BUDGET airline Flybe will close its route between Liverpool and Belfast later this month, as it battles with a slowdown in ticket sales.
The once-a-day service from Liverpool John Lennon Airport to George Best Belfast City Airport will cease on October 30.
Shares in Flybe plunged 35% yesterday, after the carrier admitted bookings slowed significantly in September as the financial gloom took hold.
It said winter ticket sales were below expectations, after the poor September performance.
Flybe said it was too early to say whether the slowdown was a short-term reaction to the economic gloom or “a long-term market adjustment”.
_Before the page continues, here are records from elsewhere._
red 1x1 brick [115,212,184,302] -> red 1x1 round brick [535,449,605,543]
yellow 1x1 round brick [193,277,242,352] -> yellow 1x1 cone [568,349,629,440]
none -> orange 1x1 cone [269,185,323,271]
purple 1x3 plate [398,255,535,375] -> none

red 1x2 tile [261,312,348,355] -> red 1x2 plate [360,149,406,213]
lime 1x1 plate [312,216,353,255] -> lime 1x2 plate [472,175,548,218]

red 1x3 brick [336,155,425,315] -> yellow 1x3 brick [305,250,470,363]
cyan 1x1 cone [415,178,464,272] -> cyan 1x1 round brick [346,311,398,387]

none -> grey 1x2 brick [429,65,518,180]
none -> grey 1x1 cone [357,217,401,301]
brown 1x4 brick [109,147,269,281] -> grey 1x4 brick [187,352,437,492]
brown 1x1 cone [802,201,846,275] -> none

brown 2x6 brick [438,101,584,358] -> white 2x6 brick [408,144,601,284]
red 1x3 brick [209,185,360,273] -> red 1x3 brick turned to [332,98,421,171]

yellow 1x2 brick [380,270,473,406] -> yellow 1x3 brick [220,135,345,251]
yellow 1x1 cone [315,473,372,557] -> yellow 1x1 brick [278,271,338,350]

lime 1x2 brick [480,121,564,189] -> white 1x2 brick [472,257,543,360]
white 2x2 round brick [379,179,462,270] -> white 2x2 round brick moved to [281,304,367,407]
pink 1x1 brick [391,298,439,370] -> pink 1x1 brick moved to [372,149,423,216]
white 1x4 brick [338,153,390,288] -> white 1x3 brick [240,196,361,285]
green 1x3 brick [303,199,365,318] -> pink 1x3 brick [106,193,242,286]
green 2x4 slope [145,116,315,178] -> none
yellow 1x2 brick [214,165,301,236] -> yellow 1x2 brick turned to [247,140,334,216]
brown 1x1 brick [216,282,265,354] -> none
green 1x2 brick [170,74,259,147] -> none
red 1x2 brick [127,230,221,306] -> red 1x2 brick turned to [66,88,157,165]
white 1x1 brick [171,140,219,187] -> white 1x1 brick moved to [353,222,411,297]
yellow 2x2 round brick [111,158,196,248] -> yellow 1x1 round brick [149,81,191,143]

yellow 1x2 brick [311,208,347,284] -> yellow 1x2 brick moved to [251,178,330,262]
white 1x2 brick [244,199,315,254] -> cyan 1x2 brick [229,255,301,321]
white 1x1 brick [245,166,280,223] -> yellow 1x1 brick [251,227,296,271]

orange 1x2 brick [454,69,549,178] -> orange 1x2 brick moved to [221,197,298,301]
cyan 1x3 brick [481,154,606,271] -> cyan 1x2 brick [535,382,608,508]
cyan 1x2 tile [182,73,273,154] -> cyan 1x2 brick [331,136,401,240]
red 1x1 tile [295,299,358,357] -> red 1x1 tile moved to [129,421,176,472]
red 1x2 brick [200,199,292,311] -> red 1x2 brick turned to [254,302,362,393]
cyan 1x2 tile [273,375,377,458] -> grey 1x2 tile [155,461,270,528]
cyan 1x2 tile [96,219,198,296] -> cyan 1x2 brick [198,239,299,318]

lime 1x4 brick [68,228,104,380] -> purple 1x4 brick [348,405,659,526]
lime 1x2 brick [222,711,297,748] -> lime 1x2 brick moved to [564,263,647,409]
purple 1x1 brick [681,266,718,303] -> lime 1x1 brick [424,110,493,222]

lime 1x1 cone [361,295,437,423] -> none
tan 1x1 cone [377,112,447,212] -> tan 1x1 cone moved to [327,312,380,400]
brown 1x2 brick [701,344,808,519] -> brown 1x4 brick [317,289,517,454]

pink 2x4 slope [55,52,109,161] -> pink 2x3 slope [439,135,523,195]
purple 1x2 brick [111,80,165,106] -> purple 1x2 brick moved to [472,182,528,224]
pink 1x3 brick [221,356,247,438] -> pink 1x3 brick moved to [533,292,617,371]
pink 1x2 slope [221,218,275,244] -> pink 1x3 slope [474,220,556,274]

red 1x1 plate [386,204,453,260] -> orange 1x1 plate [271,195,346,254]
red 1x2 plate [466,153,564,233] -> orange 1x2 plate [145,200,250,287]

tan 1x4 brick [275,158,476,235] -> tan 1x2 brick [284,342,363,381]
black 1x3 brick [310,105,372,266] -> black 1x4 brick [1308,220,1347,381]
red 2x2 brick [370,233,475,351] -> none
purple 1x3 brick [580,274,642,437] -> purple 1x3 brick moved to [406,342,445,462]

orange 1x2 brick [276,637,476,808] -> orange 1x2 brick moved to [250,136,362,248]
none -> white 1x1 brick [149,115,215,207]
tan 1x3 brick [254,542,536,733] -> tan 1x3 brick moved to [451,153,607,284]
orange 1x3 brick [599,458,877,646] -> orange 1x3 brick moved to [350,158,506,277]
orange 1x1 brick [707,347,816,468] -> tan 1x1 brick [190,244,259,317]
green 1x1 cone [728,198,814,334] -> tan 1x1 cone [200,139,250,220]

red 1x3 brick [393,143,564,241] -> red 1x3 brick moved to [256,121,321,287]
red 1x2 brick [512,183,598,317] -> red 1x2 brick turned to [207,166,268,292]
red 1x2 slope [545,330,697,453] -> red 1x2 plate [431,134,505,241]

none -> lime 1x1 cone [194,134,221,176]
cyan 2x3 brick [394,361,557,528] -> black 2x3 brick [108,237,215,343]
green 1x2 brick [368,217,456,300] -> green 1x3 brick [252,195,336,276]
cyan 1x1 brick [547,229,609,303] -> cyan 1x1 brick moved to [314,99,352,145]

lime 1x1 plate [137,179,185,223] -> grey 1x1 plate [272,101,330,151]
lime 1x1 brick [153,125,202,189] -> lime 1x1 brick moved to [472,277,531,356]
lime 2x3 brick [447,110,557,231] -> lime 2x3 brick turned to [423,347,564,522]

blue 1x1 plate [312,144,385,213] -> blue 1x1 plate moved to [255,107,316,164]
In a statement about the axing of the Belfast route, the airline told LDP Business: “Flybe carefully reviews the viability of all its 200-plus routes, looking not only at passenger numbers but also at external cost pressures such as the extortionate Air Passenger Duty system being levied by the domestic aviation sector, where its passengers pay twice as much tax as Europe- bound travellers.
“This ongoing monitoring of our routes enables us to both increase regularity where demand exists, but also highlights when passenger numbers make a flight economically and environmentally harder to justify.”
Flybe’s sales in the six months to September were up 9%, but this was 1% lower than expected.
The Exeter-based group’s latest statement follows a profit warning in May, when it said trading had been hit by high oil prices.